I’m not on the project with Ethan, but I’m always up for conjecture, so here’s what I think Joe may be doing…
Also, I haven’t been to the house, but it’s fairly new construction I’m guessing (it has an elevator), and I’ll bet the block wall was completely dry. Primary concern for the barrier is to prevent interior vapor from contacting the cold block wall and condensing. One way that’s become popular for that is polystyrene rigid foam board completely taped and placed against the block. But, in a basement where the insulation is fastened to the block already, this method would be far more expensive. (you have to tear out the existing insulation) There’s a good debate online about where to install the vapor barrier. In our final article, I’ll try to put in some additional resources on vapor barriers, but in the meantime, what I’ve linked there is a good resource.
I’m guessing there is rigid insulation on the exterior of the foundation. For a retro-fit, interior rigid is definitely the way to go.
Great question. When I asked Joe about it, he said the existing insulation on the walls has foil on it which acts as a vapor barrier. The other walls are interior (abut to another home) so both sides of the wall have conditioned air.
This is definitely something I’ll be addressing further in the final how-to.
Cool. Looks like they really knocked it out in no time. This would have taken me months! I didn’t realize pros marked it out on the floor ahead of time so they didn’t have to measure while building.
Great project to follow. We’re planning on refinishing our basement this spring and we’re going to do it ourselves. I’ll be back to this post multiple times.
Couldn’t you also use Tapcons to secure the bottom board to the concrete floor… or is that too slow of a process?

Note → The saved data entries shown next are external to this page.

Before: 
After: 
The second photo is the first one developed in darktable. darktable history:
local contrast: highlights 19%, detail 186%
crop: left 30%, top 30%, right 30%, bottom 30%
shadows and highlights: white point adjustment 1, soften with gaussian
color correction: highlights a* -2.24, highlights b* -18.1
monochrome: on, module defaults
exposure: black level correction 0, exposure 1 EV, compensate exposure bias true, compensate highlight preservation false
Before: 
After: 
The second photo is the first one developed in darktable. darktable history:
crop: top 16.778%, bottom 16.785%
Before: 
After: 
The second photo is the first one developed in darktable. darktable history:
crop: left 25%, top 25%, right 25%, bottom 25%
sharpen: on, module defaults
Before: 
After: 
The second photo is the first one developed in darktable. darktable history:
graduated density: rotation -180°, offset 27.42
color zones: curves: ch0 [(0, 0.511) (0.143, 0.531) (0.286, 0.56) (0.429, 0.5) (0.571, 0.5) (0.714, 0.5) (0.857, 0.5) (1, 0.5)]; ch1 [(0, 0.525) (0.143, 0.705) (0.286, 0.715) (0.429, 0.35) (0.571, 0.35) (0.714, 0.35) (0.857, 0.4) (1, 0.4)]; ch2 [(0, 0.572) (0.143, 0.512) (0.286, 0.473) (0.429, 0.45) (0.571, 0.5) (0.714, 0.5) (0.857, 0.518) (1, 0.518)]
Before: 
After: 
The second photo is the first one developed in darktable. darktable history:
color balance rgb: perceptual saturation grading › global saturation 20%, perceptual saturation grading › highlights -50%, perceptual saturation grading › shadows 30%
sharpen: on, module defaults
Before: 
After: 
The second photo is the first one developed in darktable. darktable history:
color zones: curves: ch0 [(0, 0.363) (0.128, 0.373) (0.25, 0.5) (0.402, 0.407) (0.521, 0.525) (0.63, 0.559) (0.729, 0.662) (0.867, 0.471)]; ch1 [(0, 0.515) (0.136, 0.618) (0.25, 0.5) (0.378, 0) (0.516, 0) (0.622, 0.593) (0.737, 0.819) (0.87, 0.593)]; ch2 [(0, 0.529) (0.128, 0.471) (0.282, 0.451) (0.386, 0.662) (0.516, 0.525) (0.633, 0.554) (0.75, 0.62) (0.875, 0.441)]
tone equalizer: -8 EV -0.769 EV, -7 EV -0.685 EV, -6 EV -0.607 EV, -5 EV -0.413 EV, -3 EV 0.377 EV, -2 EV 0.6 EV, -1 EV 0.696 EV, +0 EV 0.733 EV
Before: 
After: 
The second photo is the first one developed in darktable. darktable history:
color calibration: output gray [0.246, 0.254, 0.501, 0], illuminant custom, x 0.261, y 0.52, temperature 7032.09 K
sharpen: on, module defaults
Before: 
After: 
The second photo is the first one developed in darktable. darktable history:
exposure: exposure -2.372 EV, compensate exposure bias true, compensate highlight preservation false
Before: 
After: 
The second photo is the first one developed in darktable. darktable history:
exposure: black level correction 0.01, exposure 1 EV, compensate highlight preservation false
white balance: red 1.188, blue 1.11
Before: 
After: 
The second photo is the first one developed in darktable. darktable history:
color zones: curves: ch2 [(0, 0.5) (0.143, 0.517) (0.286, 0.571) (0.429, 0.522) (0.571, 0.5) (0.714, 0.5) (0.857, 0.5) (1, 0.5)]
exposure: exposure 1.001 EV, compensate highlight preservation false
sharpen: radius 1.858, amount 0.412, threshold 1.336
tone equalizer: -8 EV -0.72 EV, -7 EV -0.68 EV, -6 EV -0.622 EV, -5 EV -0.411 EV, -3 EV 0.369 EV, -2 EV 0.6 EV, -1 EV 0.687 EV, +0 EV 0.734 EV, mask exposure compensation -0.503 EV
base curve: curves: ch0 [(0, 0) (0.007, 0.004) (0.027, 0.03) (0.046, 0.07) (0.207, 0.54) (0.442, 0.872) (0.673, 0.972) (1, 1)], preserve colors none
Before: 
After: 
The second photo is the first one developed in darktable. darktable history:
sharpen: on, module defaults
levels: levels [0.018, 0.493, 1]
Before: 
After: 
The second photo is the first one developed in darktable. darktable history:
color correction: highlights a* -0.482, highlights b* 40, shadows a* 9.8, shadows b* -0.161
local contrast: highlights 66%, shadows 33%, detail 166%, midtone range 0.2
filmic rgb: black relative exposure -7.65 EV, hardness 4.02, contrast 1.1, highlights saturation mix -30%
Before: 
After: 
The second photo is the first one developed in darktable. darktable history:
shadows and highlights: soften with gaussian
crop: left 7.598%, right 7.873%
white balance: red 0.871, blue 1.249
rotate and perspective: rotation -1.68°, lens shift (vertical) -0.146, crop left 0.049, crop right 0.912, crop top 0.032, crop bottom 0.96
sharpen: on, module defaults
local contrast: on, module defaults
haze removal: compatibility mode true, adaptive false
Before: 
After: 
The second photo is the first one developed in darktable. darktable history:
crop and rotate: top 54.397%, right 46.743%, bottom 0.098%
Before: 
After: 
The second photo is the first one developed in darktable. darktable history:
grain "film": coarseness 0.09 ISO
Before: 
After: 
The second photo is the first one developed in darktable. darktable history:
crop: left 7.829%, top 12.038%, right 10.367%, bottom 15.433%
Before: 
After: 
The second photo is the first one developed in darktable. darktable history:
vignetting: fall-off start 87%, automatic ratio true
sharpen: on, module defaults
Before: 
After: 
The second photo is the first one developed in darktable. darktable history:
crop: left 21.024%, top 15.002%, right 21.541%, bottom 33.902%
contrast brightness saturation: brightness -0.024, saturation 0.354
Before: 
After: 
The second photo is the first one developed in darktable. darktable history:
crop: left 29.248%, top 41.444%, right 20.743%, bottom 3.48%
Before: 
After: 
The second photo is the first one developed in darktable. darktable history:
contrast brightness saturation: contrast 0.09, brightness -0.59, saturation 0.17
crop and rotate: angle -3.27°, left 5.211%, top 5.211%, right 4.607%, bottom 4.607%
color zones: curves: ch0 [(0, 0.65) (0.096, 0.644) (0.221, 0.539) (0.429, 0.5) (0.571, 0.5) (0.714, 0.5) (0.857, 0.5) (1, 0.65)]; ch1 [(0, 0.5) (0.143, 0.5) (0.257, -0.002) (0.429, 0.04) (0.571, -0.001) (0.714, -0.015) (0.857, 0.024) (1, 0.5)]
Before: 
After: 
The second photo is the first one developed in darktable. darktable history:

Tapcons are definitely a viable alternative but can be slower unless using a decent rotary hammer with someone following behind driving the Tapcons.
Great info. I’ll be checking the link on vapor barriers, as I may take off paneling in our partially- finished basement to update. Also, great pics on the material/ time saving steps on the walls.
With having an unfinished basement seeing step by step process of it being done really helps a lot. We want to tackle this ourselves. Looking forward to the whole series.
I’d like to see a bathroom remodel pro follow too.
Diddo on the pro-tips. Lots of great info you wouldn’t normally get. Can I ask what the elevator is for and how many levels this home has? Seems like it would be an interesting feature for realtors if the home is ever being sold.
Any wood that touches cement should also be pressure treated or rot resistant like cedar or redwood.
The studs also need to be glued to the cement wall and/or double studded every 10′ for fireblocking depending on codes. This also prevents air circulation and thus condensation within the wall from large indoor/outdoor temperature difference.
You should also use sill seal foam under the bottom plates as a capillary break (wicking): “All the bottom plates are pressure-treated lumber to properly handle wicking moisture from the concrete slab.” This avoids moisture wicking rather than handling it.
Ian, pretty standard around here to use straight pressure-treated on the slab, almost universally in fact. I’ve never seen anything around here using sill seal foam under a bottom plate. As for studs glued to the wall: bad idea – moisture wicking from the wall into the stud would require pressure treated studs. I’ve seen no code requirement for the type of fire-blocking you’re talking about (which would be blocking the sideways spread of a fire).